-- The problem --
Could you pull the text lines out of every row below, copying each one verbatim and leaving the pictures out of your answer?

-- Available data --

-- begin --

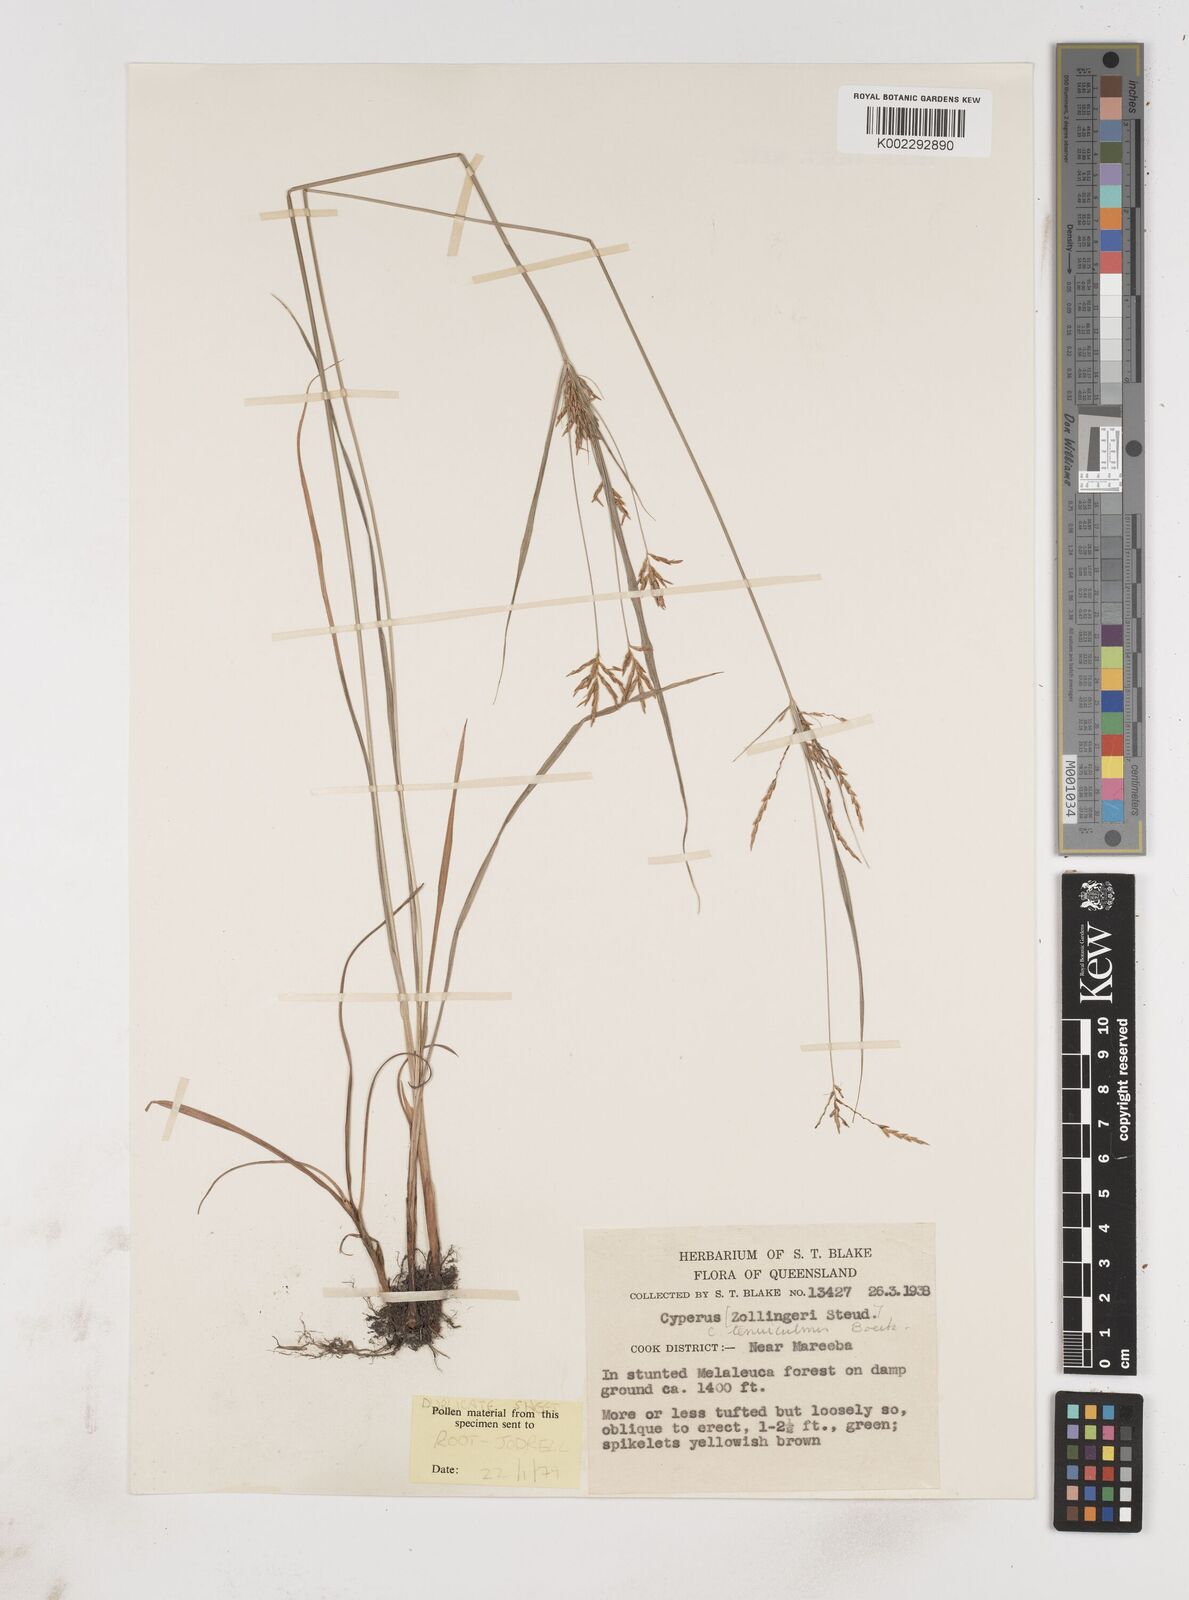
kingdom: Plantae
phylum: Tracheophyta
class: Liliopsida
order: Poales
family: Cyperaceae
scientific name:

-- end --

-- Answer to the task --
kingdom: Plantae
phylum: Tracheophyta
class: Liliopsida
order: Poales
family: Cyperaceae
scientific name:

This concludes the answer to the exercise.